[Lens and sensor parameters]
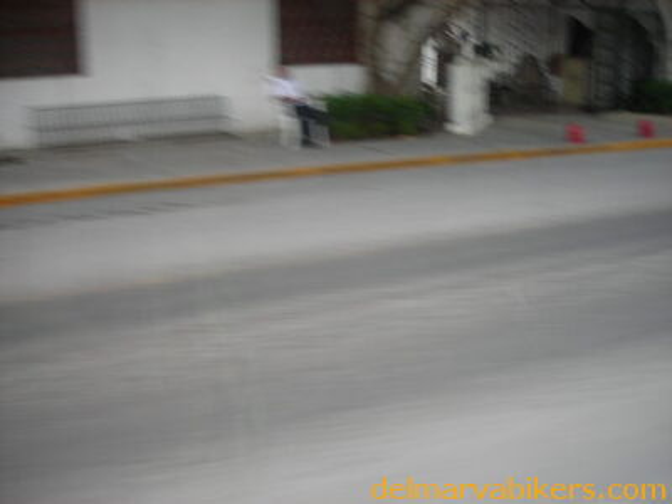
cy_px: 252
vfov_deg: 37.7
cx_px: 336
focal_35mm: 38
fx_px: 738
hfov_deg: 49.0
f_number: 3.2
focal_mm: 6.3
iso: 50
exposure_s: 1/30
...
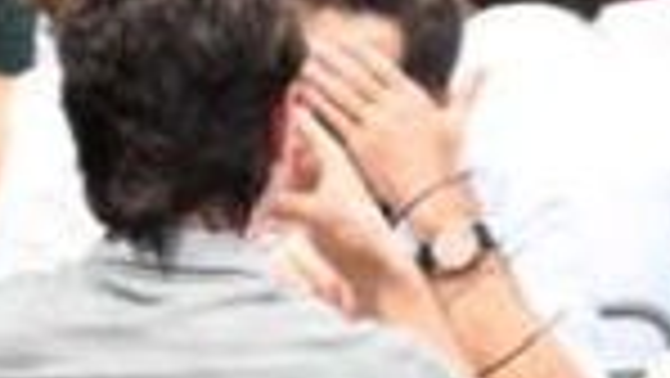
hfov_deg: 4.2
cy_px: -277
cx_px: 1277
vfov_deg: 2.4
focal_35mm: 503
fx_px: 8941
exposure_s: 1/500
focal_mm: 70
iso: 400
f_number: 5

[Assigned task]:
Looking at the data above, write out exactly the lines that start at the one containing "cy_px: -277" and end at the one containing "f_number: 5"; include both and nothing beyond.

[Exercise output]:
cy_px: -277
cx_px: 1277
vfov_deg: 2.4
focal_35mm: 503
fx_px: 8941
exposure_s: 1/500
focal_mm: 70
iso: 400
f_number: 5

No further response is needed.